Given information -

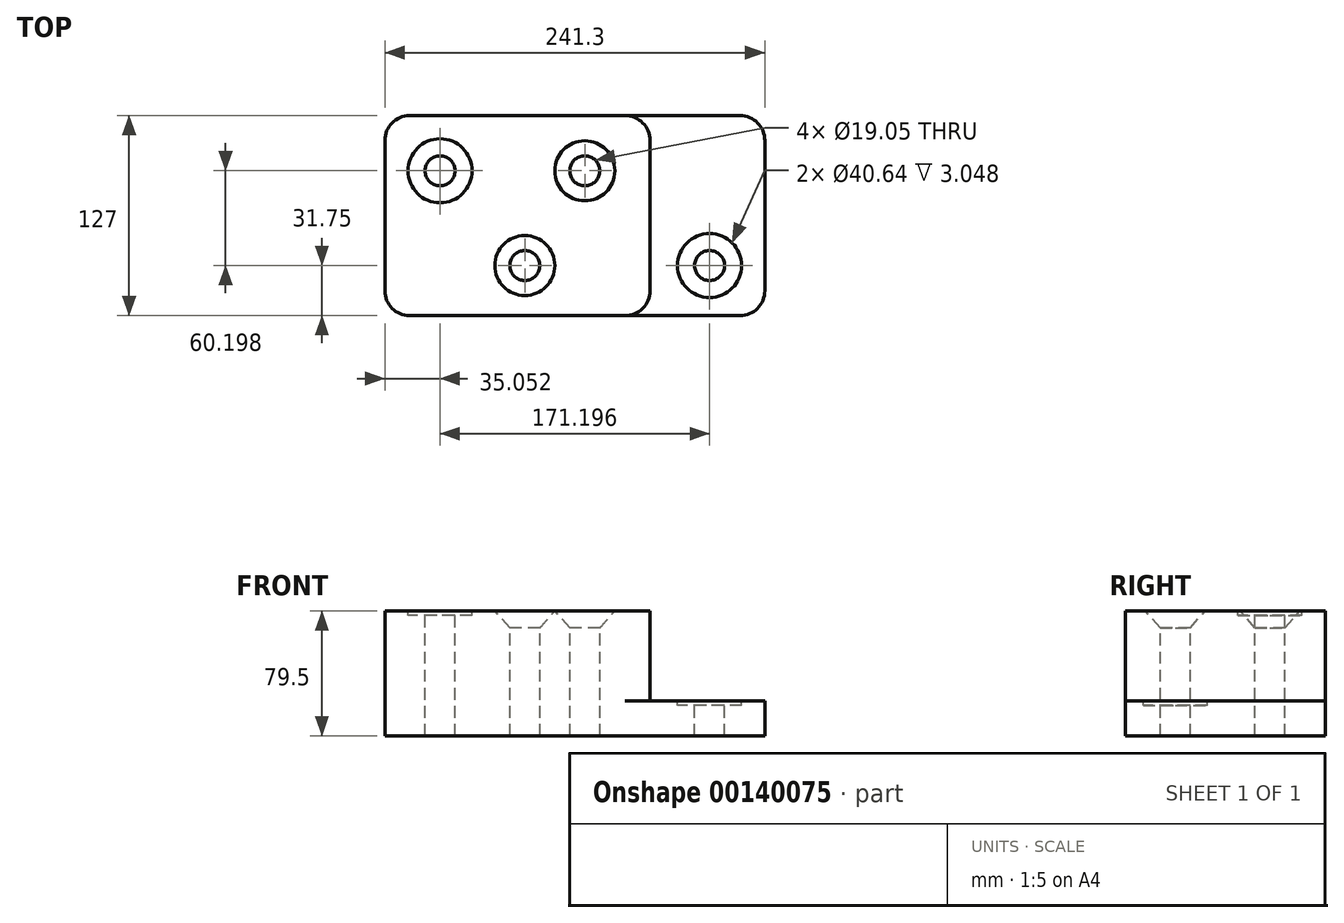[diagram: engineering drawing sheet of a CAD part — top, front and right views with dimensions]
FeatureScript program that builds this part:
annotation { "Feature Type Name" : "Feature", "Feature Type Description" : "" }
export const myFeature = defineFeature(function(context is Context, id is Id, definition is map)
    precondition{}
    {
        {
            var Q0;
            Q0=qCreatedBy(makeId("Top.planeOp"),FACE);
            var sketch = newSketch(context, id + "F0", { "sketchPlane" : qUnion([Q0])});
            skLineSegment(sketch, "E0.bottom", {"start": v(0, 0) * mm, "end": v(168.4, 0) * mm});
            skLineSegment(sketch, "E0.top", {"start": v(0, 127) * mm, "end": v(168.4, 127) * mm});
            skLineSegment(sketch, "E0.left", {"start": v(0, 0) * mm, "end": v(0, 127) * mm});
            skLineSegment(sketch, "E0.right", {"start": v(168.4, 0) * mm, "end": v(168.4, 127) * mm});
            skLineSegment(sketch, "E1.bottom", {"start": v(168.4, 127) * mm, "end": v(241.3, 127) * mm});
            skLineSegment(sketch, "E1.top", {"start": v(168.4, 0) * mm, "end": v(241.3, 0) * mm});
            skLineSegment(sketch, "E1.left", {"start": v(168.4, 127) * mm, "end": v(168.4, 0) * mm});
            skLineSegment(sketch, "E1.right", {"start": v(241.3, 127) * mm, "end": v(241.3, 0) * mm});
            skSolve(sketch);
        }
        {
            var Q0;
            Q0=makeQuery(id+"F0.imprint","IMPRINT",FACE,{"disambiguationData":[TD([[makeQuery(id+"F0.imprint","IMPRINT",EDGE,{"derivedFrom":sQuery(id+"F0.wireOp",EDGE,"E0.bottom")}),1.0]])]});
            extrude(context, id + "F1", {"entities" : qUnion([Q0]), "depth" : 79.5 * mm});
        }
        {
            var Q0;
            Q0=makeQuery(id+"F1.opExtrude","SWEPT_EDGE",EDGE,{"disambiguationData":[OSD([sQuery(id+"F0.wireOp",EDGE,"E0.bottom"),sQuery(id+"F0.wireOp",EDGE,"E1.top"),sQuery(id+"F0.wireOp",EDGE,"E1.left")])]});
            var Q1;
            Q1=makeQuery(id+"F1.opExtrude","SWEPT_EDGE",EDGE,{"disambiguationData":[OSD([sQuery(id+"F0.wireOp",EDGE,"E0.top"),sQuery(id+"F0.wireOp",EDGE,"E1.bottom"),sQuery(id+"F0.wireOp",EDGE,"E1.left")])]});
            var Q2;
            Q2=makeQuery(id+"F1.opExtrude","SWEPT_EDGE",EDGE,{"disambiguationData":[OSD([sQuery(id+"F0.wireOp",EDGE,"E0.bottom"),sQuery(id+"F0.wireOp",EDGE,"E0.left")])]});
            var Q3;
            Q3=makeQuery(id+"F1.opExtrude","SWEPT_EDGE",EDGE,{"disambiguationData":[OSD([sQuery(id+"F0.wireOp",EDGE,"E0.top"),sQuery(id+"F0.wireOp",EDGE,"E0.left")])]});
            fillet(context, id + "F2", {"entities" : qUnion([Q0, Q1, Q2, Q3]), "radius" : 15.75 * mm, "tangentPropagation" : true, "allowEdgeOverflow" : false});
        }
        {
            var Q0;
            Q0=qCreatedBy(makeId("Top.planeOp"),FACE);
            var sketch = newSketch(context, id + "F3", { "sketchPlane" : qUnion([Q0])});
            skArc(sketch, "E2.0", {"start": v(152.65, 0) * mm, "mid": v(163.79, 4.61) * mm, "end": v(168.4, 15.75) * mm});
            skLineSegment(sketch, "E3.0", {"start": v(168.4, 111.25) * mm, "end": v(168.4, 15.75) * mm});
            skArc(sketch, "E4.0", {"start": v(168.4, 111.25) * mm, "mid": v(163.79, 122.39) * mm, "end": v(152.65, 127) * mm});
            skLineSegment(sketch, "E5.0", {"start": v(168.4, 127) * mm, "end": v(241.3, 127) * mm});
            skLineSegment(sketch, "E6.0", {"start": v(241.3, 127) * mm, "end": v(241.3, 0) * mm});
            skLineSegment(sketch, "E7.0", {"start": v(168.4, 0) * mm, "end": v(241.3, 0) * mm});
            skLineSegment(sketch, "E8", {"start": v(168.4, 0) * mm, "end": v(152.65, 0) * mm});
            skLineSegment(sketch, "E9", {"start": v(152.65, 127) * mm, "end": v(168.4, 127) * mm});
            skSolve(sketch);
        }
        {
            var Q0;
            Q0 = qSketchRegion(id + "F3", true);
            extrude(context, id + "F4", {"entities" : qUnion([Q0]), "operationType" : NewBodyOperationType.ADD, "depth" : 22.35 * mm});
        }
        {
            var Q0;
            Q0=makeQuery(id+"F4.opExtrude","SWEPT_EDGE",EDGE,{"disambiguationData":[OSD([sQuery(id+"F3.wireOp",EDGE,"E6.0"),sQuery(id+"F3.wireOp",EDGE,"E7.0")])]});
            var Q1;
            Q1=makeQuery(id+"F4.opExtrude","SWEPT_EDGE",EDGE,{"disambiguationData":[OSD([sQuery(id+"F3.wireOp",EDGE,"E5.0"),sQuery(id+"F3.wireOp",EDGE,"E6.0")])]});
            fillet(context, id + "F5", {"entities" : qUnion([Q0, Q1]), "radius" : 15.75 * mm, "tangentPropagation" : true, "allowEdgeOverflow" : false});
        }
        {
            var Q0;
            Q0=makeQuery(id+"F1.opExtrude","CAP_FACE",FACE,{"disambiguationData":[OSD([sQuery(id+"F0.wireOp",EDGE,"E0.bottom"),sQuery(id+"F0.wireOp",EDGE,"E0.top"),sQuery(id+"F0.wireOp",EDGE,"E0.left"),sQuery(id+"F0.wireOp",EDGE,"E1.left")])],"isStart":false});
            var sketch = newSketch(context, id + "F6", { "sketchPlane" : qUnion([Q0])});
            skPoint(sketch, "E10", {"position": v(88.9, 31.75) * mm});
            skPoint(sketch, "E11", {"position": v(35.05, 91.95) * mm});
            skPoint(sketch, "E12", {"position": v(127, 91.95) * mm});
            skPoint(sketch, "E13", {"position": v(206.25, 31.75) * mm});
            skSolve(sketch);
        }
        {
            var Q0;
            Q0=sQuery(id+"F6.wireOp",VERTEX,"E10");
            var Q1;
            Q1=sQuery(id+"F6.wireOp",VERTEX,"E12");
            var Q2;
            Q2=makeQuery(id+"F1.opExtrude","SWEPT_BODY",BODY,{"disambiguationData":[OSD([sQuery(id+"F0.wireOp",EDGE,"E0.bottom"),sQuery(id+"F0.wireOp",EDGE,"E0.top"),sQuery(id+"F0.wireOp",EDGE,"E0.left"),sQuery(id+"F0.wireOp",EDGE,"E1.left")])]});
            hole(context, id + "F7", {"style" : HoleStyle.C_SINK, "endStyle" : HoleEndStyle.THROUGH, "holeDiameter" : 19.05 * mm, "cSinkDiameter" : 38.1 * mm, "cSinkAngle" : 82 * degree, "locations" : qUnion([Q0, Q1]), "scope" : qUnion([Q2]), "isTappedThrough" : true});
        }
        {
            var Q0;
            Q0=sQuery(id+"F6.wireOp",VERTEX,"E11");
            var Q1;
            Q1=makeQuery(id+"F1.opExtrude","SWEPT_BODY",BODY,{"disambiguationData":[OSD([sQuery(id+"F0.wireOp",EDGE,"E0.bottom"),sQuery(id+"F0.wireOp",EDGE,"E0.top"),sQuery(id+"F0.wireOp",EDGE,"E0.left"),sQuery(id+"F0.wireOp",EDGE,"E1.left")])]});
            hole(context, id + "F8", {"style" : HoleStyle.C_BORE, "endStyle" : HoleEndStyle.THROUGH, "holeDiameter" : 19.05 * mm, "cBoreDiameter" : 40.64 * mm, "cBoreDepth" : 3.05 * mm, "locations" : qUnion([Q0]), "scope" : qUnion([Q1]), "isTappedThrough" : true});
        }
        {
            var Q0;
            Q0=makeQuery(id+"F4.opExtrude","CAP_FACE",FACE,{"disambiguationData":[OSD([sQuery(id+"F3.wireOp",EDGE,"E2.0"),sQuery(id+"F3.wireOp",EDGE,"E3.0"),sQuery(id+"F3.wireOp",EDGE,"E4.0"),sQuery(id+"F3.wireOp",EDGE,"E5.0"),sQuery(id+"F3.wireOp",EDGE,"E6.0"),sQuery(id+"F3.wireOp",EDGE,"E7.0"),sQuery(id+"F3.wireOp",EDGE,"E8"),sQuery(id+"F3.wireOp",EDGE,"E9")])],"isStart":false});
            var sketch = newSketch(context, id + "F9", { "sketchPlane" : qUnion([Q0])});
            skPoint(sketch, "E14.0", {"position": v(206.25, 31.75) * mm});
            skSolve(sketch);
        }
        {
            var Q0;
            Q0=sQuery(id+"F9.wireOp",VERTEX,"E14.0");
            var Q1;
            Q1=makeQuery(id+"F1.opExtrude","SWEPT_BODY",BODY,{"disambiguationData":[OSD([sQuery(id+"F0.wireOp",EDGE,"E0.bottom"),sQuery(id+"F0.wireOp",EDGE,"E0.top"),sQuery(id+"F0.wireOp",EDGE,"E0.left"),sQuery(id+"F0.wireOp",EDGE,"E1.left")])]});
            hole(context, id + "F10", {"style" : HoleStyle.C_BORE, "endStyle" : HoleEndStyle.THROUGH, "holeDiameter" : 19.05 * mm, "cBoreDiameter" : 40.64 * mm, "cBoreDepth" : 3.05 * mm, "locations" : qUnion([Q0]), "scope" : qUnion([Q1]), "isTappedThrough" : true});
        }
    });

Task prompt - List every line in the records that contains the string "skPoint". Case counts.

Exercise solution -
            skPoint(sketch, "E10", {"position": v(88.9, 31.75) * mm});
            skPoint(sketch, "E11", {"position": v(35.05, 91.95) * mm});
            skPoint(sketch, "E12", {"position": v(127, 91.95) * mm});
            skPoint(sketch, "E13", {"position": v(206.25, 31.75) * mm});
            skPoint(sketch, "E14.0", {"position": v(206.25, 31.75) * mm});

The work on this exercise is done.